With Anne and I doing virtually all of the production work, and an assistant handling our project on their end, her bargain-basement fee would be $6,500. Plus expenses. Hah! My budget was $2,500, so we really didn’t have anything further to talk about.

I trolled Craigslist a few times, hoping for a freelance marketing type…a student, maybe. I just wanted to pay someone $500 to deploy the other $2,000 to maximum effect. I found no takers. So, as opening day approached, I had nothing in place.

The second leg of my plan was search engine results. Getting one’s site or merchandise to come up organically in real Google or Yahoo searches turns out to be quite an art. There are companies called SEOs – search engine optimization firms – that promise to do this for you, usually by shady and secret methods. Their typical fee is in the $6,000+ range and theirs is a buyer-beware industry. Reading up on it myself is difficult, because everything assumes that you have an HTML site and know how to maintain it; once again, the PHP engine gets in my way.

Just a few days ago, a caller showed me how to run my URL through W3C Validator, which appears to be an online HTML error checker. It found 49 errors that, according to this salesman, prevent the engines from indexing my pages. I have no idea whether that is serious, or just a sales pitch. I need someone’s help. Eric is unavailable for the time being.

This kind of thing is exactly why I started this blog. I am hoping that someone who’s already solved this problem will read it, and leave a comment. I am also hoping that it will not provoke a flurry of SEO sales calls.

As for repeat sales…my original, ambitious site design was meant to make Curio City a “sticky” destination that people would visit for fun and for community as well as for shopping. Nothing like that was implemented. I have made 341 sales to date. Exactly ONE was a repeat customer who wasn’t a friend or relative. I really expected more like 1 in 10 would come back. I still hope to see a few of them again when Christmas season starts up; even 1 in 100 would be nice! I’ve been sending out newsletters with discount offers, to hundreds of people every month. Each newsletter brings me 0-1 sales.

I ship quickly, I address complaints promptly.

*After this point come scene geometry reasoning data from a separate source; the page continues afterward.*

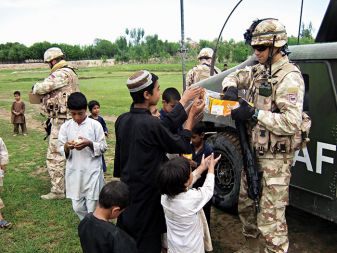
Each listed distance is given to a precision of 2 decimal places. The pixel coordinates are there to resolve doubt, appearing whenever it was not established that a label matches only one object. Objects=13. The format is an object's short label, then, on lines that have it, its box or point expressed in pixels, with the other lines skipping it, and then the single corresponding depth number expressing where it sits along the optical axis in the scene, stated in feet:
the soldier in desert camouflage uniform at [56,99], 17.57
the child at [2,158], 14.21
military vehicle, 10.84
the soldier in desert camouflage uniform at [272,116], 9.82
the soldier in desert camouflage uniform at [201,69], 24.70
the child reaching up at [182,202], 8.75
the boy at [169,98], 13.32
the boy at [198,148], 11.52
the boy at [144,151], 9.10
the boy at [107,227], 7.66
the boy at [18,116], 34.73
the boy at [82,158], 12.80
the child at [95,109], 18.99
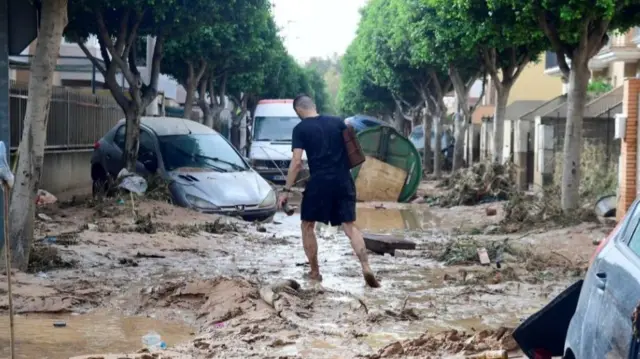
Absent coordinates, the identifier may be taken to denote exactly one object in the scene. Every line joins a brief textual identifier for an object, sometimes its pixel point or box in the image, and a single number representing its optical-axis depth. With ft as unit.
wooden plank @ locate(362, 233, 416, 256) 40.27
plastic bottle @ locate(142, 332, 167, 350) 22.06
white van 84.99
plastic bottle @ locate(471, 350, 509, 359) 18.19
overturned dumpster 74.38
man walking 31.19
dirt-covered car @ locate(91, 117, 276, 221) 51.90
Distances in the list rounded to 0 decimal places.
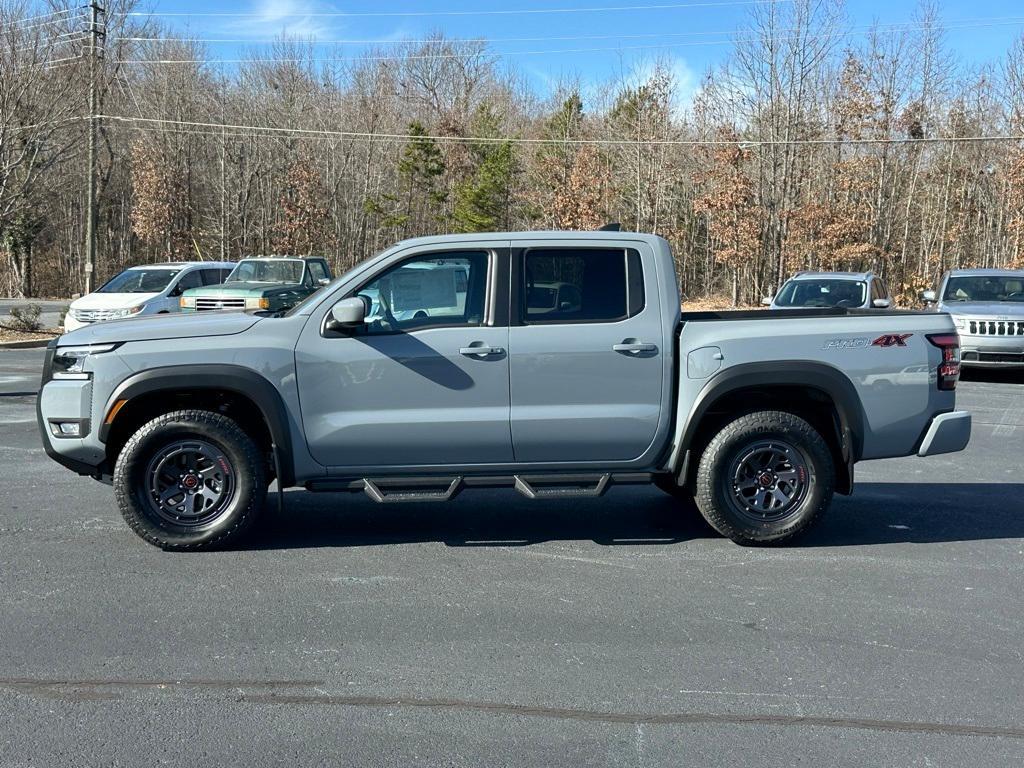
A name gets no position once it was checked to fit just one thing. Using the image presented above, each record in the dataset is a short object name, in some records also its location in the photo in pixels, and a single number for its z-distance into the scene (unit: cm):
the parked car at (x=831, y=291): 1661
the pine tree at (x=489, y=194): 4703
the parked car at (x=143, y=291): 1923
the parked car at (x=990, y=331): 1541
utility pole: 2620
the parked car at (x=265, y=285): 1866
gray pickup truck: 596
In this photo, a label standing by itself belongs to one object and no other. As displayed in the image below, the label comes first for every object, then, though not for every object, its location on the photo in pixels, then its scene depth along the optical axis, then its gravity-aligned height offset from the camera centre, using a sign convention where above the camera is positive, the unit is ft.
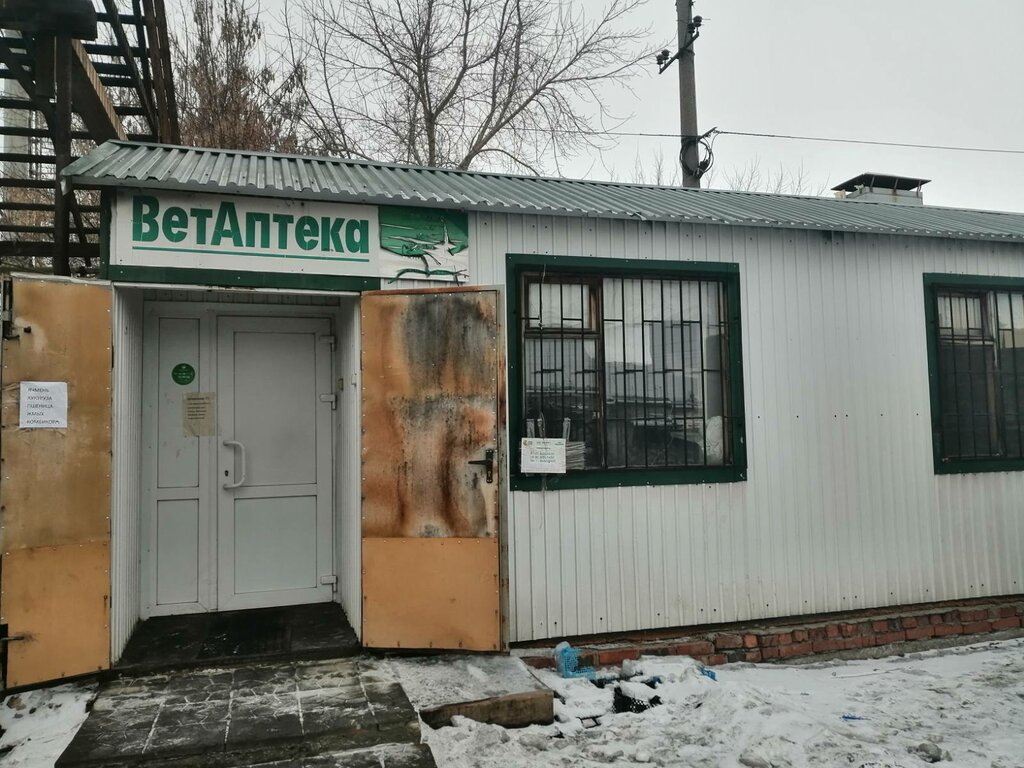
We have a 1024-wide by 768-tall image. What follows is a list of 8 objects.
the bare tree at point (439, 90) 44.09 +20.59
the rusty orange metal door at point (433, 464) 14.71 -0.76
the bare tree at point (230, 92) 39.78 +19.04
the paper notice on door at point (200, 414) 17.08 +0.42
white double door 16.81 -0.89
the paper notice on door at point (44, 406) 12.88 +0.52
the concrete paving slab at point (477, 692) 12.41 -4.69
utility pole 38.24 +17.12
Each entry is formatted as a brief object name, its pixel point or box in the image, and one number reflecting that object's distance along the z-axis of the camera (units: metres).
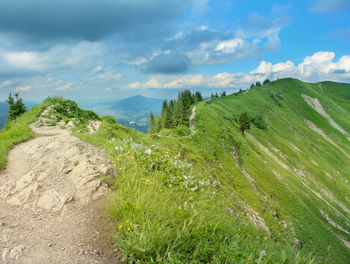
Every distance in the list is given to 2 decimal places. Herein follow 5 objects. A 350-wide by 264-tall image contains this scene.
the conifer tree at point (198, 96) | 96.47
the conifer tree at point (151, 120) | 84.81
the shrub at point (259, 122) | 82.62
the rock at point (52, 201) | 5.85
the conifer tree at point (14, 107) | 29.06
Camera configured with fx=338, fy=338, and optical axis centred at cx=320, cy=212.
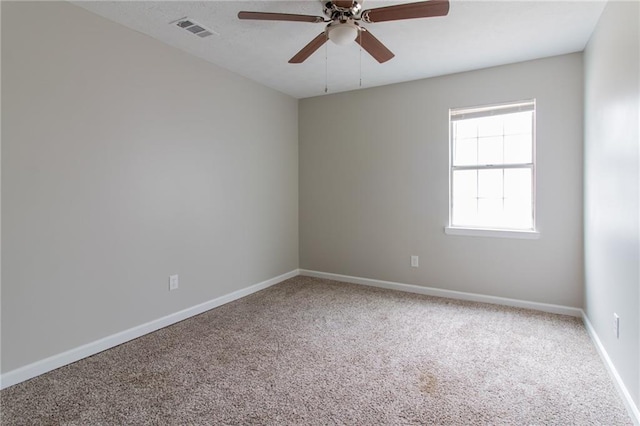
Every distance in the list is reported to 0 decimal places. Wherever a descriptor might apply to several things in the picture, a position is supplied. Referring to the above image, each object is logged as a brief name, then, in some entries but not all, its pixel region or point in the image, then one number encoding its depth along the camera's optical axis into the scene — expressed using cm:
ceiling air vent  261
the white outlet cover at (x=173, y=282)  312
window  349
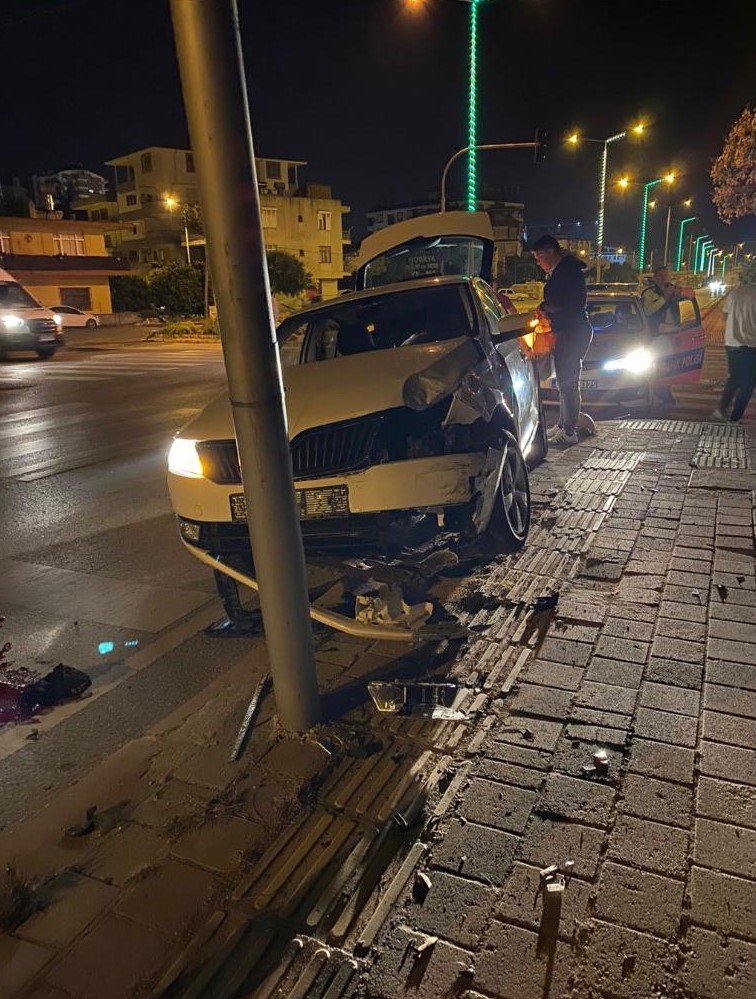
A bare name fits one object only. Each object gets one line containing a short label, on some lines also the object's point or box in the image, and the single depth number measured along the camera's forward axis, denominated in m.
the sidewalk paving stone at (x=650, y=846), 2.28
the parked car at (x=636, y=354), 10.05
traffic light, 19.77
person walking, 8.24
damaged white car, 4.00
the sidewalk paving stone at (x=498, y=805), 2.51
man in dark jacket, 7.67
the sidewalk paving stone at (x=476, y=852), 2.30
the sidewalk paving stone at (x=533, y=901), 2.11
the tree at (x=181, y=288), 48.59
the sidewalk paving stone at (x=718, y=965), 1.88
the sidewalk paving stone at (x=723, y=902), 2.06
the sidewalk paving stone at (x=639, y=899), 2.08
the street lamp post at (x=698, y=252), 86.65
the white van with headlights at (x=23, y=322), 22.02
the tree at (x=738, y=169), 21.77
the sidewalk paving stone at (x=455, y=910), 2.10
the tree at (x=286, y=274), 54.28
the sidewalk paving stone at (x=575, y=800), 2.51
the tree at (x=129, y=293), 52.38
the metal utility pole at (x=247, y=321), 2.26
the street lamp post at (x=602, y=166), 27.34
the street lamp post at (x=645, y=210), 37.75
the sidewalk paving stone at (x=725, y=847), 2.26
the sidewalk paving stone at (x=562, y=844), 2.31
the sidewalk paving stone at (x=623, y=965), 1.90
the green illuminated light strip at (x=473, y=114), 16.17
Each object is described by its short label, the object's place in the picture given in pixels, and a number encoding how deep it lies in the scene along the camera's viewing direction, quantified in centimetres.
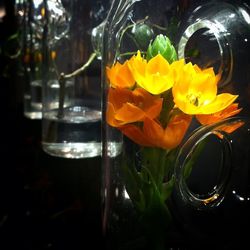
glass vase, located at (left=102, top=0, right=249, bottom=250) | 43
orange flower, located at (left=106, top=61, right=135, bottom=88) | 45
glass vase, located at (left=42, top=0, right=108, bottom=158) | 72
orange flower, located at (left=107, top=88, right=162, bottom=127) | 43
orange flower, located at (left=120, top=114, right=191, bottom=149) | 43
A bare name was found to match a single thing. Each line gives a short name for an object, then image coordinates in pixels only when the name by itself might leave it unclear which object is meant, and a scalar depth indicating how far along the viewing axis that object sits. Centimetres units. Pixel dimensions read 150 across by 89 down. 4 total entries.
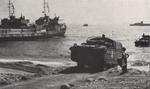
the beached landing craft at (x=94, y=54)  2999
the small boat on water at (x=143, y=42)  7984
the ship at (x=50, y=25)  11624
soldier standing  2894
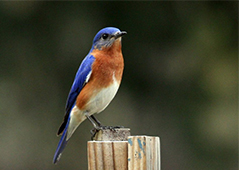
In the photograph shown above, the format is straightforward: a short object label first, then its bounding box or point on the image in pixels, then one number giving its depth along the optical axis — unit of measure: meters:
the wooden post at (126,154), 4.14
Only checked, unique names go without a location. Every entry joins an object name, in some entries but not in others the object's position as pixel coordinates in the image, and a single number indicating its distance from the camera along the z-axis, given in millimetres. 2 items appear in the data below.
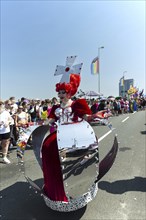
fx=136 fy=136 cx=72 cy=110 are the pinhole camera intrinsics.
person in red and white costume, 1802
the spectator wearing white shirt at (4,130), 3550
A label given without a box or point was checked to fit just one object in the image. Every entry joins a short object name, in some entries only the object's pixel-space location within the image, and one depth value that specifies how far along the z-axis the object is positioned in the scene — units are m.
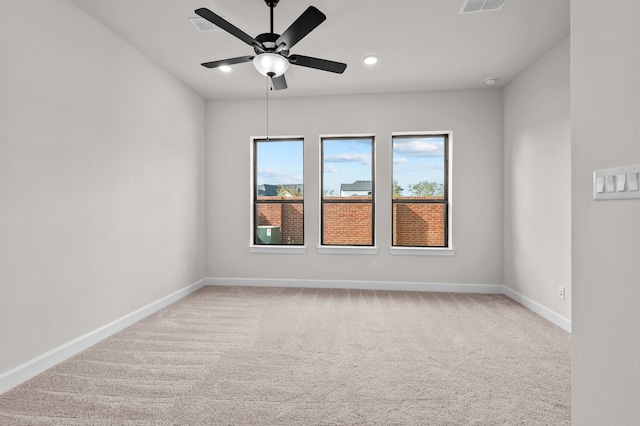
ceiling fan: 2.17
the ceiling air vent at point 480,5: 2.61
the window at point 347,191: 4.94
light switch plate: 1.05
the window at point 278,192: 5.05
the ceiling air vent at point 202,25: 2.86
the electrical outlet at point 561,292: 3.30
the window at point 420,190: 4.81
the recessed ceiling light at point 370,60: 3.59
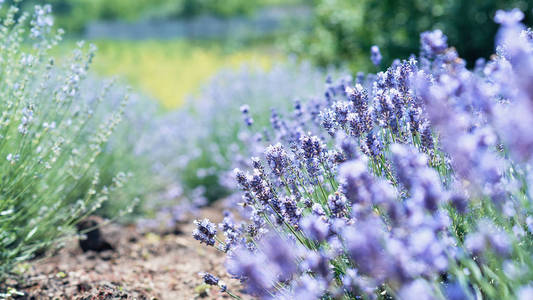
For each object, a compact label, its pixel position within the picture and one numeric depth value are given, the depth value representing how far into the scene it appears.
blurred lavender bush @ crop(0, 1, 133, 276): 2.34
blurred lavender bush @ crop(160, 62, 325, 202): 4.83
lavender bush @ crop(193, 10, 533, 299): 1.10
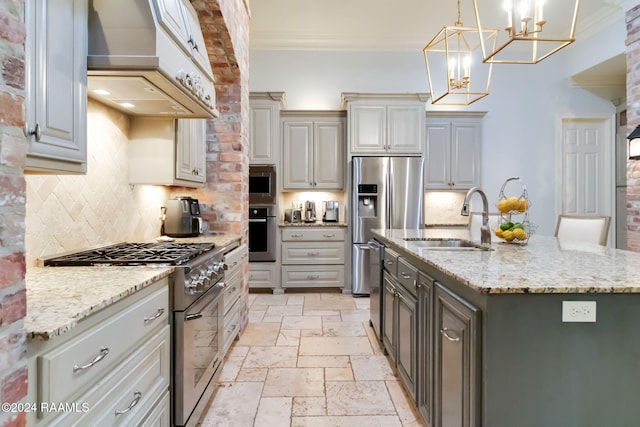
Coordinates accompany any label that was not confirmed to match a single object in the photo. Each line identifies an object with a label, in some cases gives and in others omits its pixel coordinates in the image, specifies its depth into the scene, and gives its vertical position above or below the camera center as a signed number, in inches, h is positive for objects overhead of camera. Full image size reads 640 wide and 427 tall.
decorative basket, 93.7 -3.4
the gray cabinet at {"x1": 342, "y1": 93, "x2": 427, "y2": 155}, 186.5 +46.2
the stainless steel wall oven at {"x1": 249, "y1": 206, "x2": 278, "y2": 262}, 185.8 -10.9
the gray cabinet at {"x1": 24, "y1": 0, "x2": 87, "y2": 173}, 43.8 +16.4
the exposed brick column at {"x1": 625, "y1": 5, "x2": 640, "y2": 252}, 140.8 +41.1
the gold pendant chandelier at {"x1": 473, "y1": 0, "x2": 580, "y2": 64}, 72.9 +98.9
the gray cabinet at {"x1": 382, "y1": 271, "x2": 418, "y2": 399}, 79.0 -29.0
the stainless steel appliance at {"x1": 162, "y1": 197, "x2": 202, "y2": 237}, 114.7 -2.4
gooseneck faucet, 90.8 -2.3
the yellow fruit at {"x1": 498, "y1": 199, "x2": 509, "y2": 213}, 95.9 +1.8
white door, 216.8 +28.0
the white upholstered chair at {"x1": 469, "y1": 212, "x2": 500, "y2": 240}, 142.2 -3.2
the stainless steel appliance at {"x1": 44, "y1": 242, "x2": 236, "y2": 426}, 67.3 -19.4
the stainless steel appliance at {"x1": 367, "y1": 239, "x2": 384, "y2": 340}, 116.1 -24.4
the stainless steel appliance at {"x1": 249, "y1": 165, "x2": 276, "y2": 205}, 185.6 +15.2
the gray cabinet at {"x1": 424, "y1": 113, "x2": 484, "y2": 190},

Only about one sale in 20 encounters any problem that I know of. I don’t think there’s anything wrong with my site, my service, or my merchandise. There’s just no particular reason for anyone to come back. I’ve thought about posting a survey or questionnaire…but again, because of the PHP, I need a developer to do that for me. I have so many higher priorities on my list.

The answer to the title question is, unsurprisingly, No. They will not come just because you built it.